Pour Belle Famille, Arthur Dreyfus s'est inspiré d'un fait divers : la disparition de la petite Mady, en vacances au Portugal avec ses parents. Disparition qui n'a jamais été élucidée malgré toutes les hypothèses qui ont été échafaudées à l'époque, entre autre celle d'un accident mortel, qui pour une raison ou une autre aurait été maquillé par les parents en enlèvement.

Dans la famille Macand, il y a les parents Laurence et Stéphane, tous deux médecins cardiologues à l'hôpital de Granville, et les trois garçons, Vladimir, Antonin et Madec. Si les deux premiers se ressemblent : blonds, vifs et chahuteurs, Madec, le deuxième de la fratrie, est un peu à part : un petit rouquin sensible et solitaire, souvent en retrait. La famille Macand part passer quelques jours en Toscane et c'est là, dans un village de vacances que le drame surgit (je n'en parlerais qu'à mots couverts, de façon à ne pas spoiler) : Madec disparait.......

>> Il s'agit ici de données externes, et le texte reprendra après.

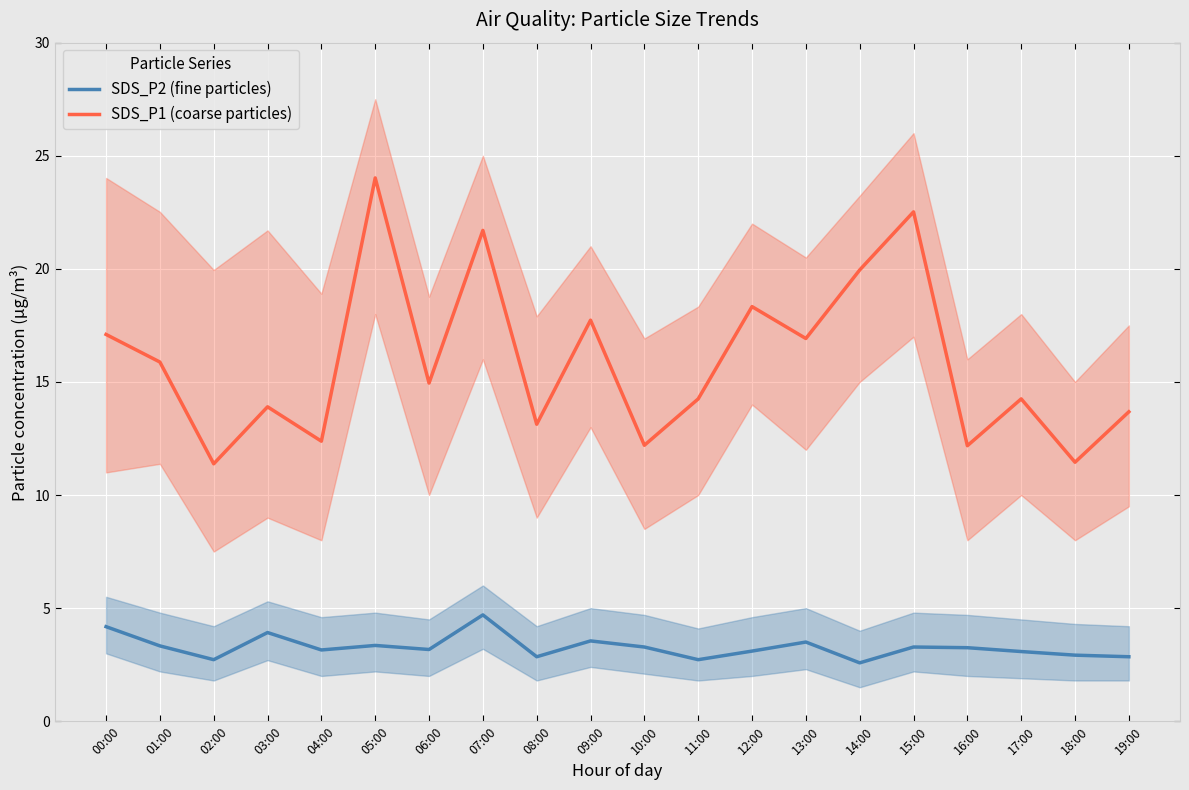

What is the label of the 9th point from the left?

08:00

Quelle Belle Famille que les Macand !!! Laurence, la mère, autoritaire, dominatrice et même castratrice tout en se voulant écolo. Stéphane, le père, qui a jeté l'éponge depuis longtemps, écrasé par sa femme, il s'est réfugié dans la lecture de la Bible et la boisson. Et puis celui que l'on n'attendait pas : l'oncle, Tony, le frère de Laurence qui va profiter du désarroi des parents à la suite de la disparition de leur fils, pour prendre les affaires en main, se mettre en avant, et éventuellement s'enrichir. Le policier chargé de l'enquête, lui, est relégué au rang de personnage secondaire. Peu motivé par la résolution de la disparition de Madec puisqu'il ne trouve pas d'indices, il désigne le coupable idéal : un pédophile récemment libéré qui séjournait dans la même résidence que les Macand. Pour lui l'enquête est alors bouclée et il peut s'adonner tranquillement à sa nouvelle liaison amoureuse.

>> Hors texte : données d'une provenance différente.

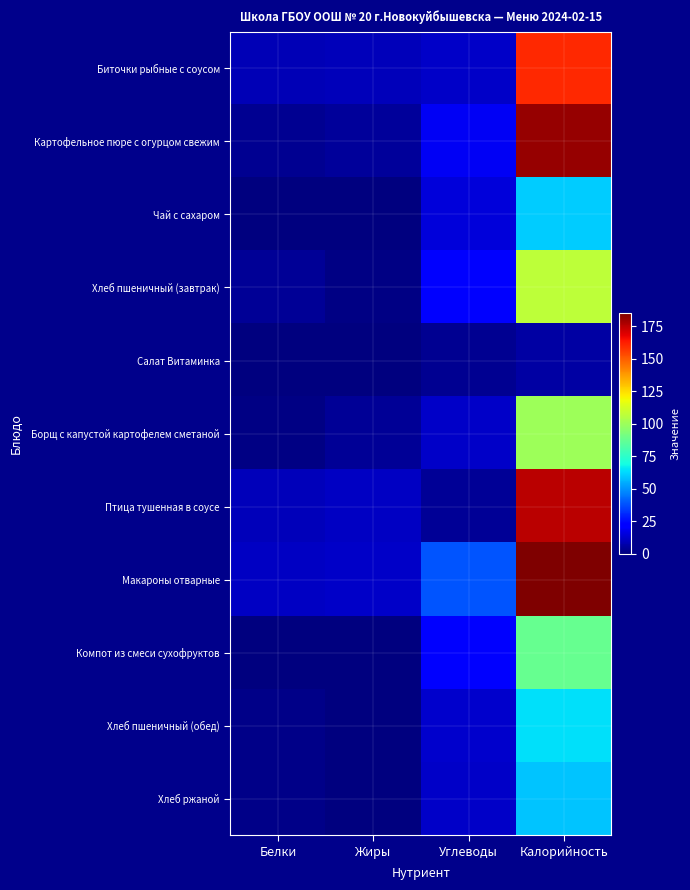

Reading right to left, what are all the values shown in this chart?

Биточки рыбные с соусом: Калорийность=160	Углеводы=12	Жиры=10	Белки=9
Картофельное пюре с огурцом свежим: Калорийность=181	Углеводы=19	Жиры=5	Белки=3
Чай с сахаром: Калорийность=60	Углеводы=15	Жиры=0	Белки=0
Хлеб пшеничный (завтрак): Калорийность=107	Углеводы=21	Жиры=1	Белки=4
Салат Витаминка: Калорийность=6	Углеводы=3	Жиры=0	Белки=0
Борщ с капустой картофелем сметаной: Калорийность=100	Углеводы=12	Жиры=4	Белки=1
Птица тушенная в соусе: Калорийность=175	Углеводы=4	Жиры=11	Белки=10
Макароны отварные: Калорийность=185	Углеводы=39	Жиры=12	Белки=11
Компот из смеси сухофруктов: Калорийность=88	Углеводы=22	Жиры=0	Белки=0
Хлеб пшеничный (обед): Калорийность=64	Углеводы=13	Жиры=0	Белки=2
Хлеб ржаной: Калорийность=59	Углеводы=12	Жиры=0	Белки=2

 L'auteur nous dépeint cette famille avec cynisme, humour noir et parfois même cruauté et n'épargne aucun de ses personnages. En plus de cela sa plume est à la fois belle et touchante ce qui aide le lecteur à dépasser le malaise qu'il ressent à l'évocation de certains aspects de ce drame : Le tapage médiatique suite à la disparition de Madec qui va jusqu'à l'intervention du pape et d'un homme politique, et ce qui est le plus glaçant, le plus dérangeant : l'absence d'amour d'une mère pour son enfant qui  l'amènera jusqu'à s'inventer un faux chagrin et s'épanouir dans le mensonge.

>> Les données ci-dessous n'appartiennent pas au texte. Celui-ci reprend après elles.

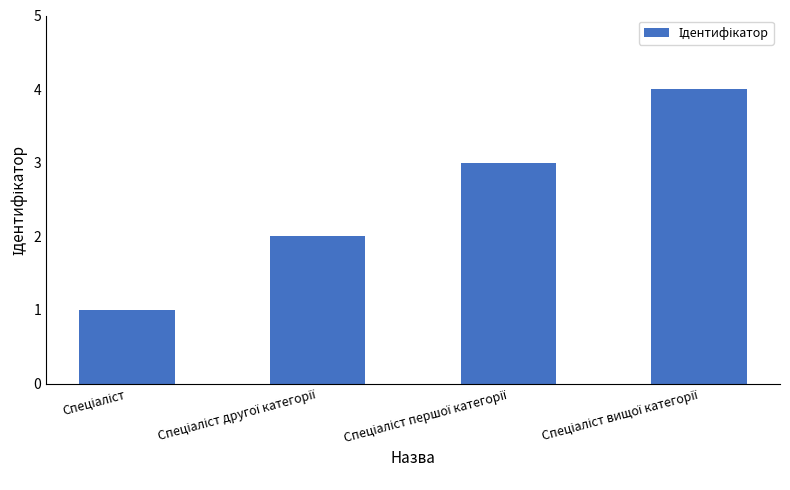

What is the greatest value displayed?

4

Belle famille se lit presque comme un thriller, même si on assiste à la disparition de Madec et qu'on connait l'affaire de la petite Mady dont l'auteur s'est inspiré. Car dès les toutes premières pages il nous a prévenus : "L'écrivain n'est jamais fidèle à la vérité. Il lui préfère sa petite soeur, la vraisemblance"  alors j'ai lu ce roman presque d'une traite, impatiente d'en connaitre le dénouement.

Je remercie beaucoup les Editions FOLIO et LIVRADDICT de m'avoir donné l'occasion de lire ce roman que j'ai beaucoup aimé.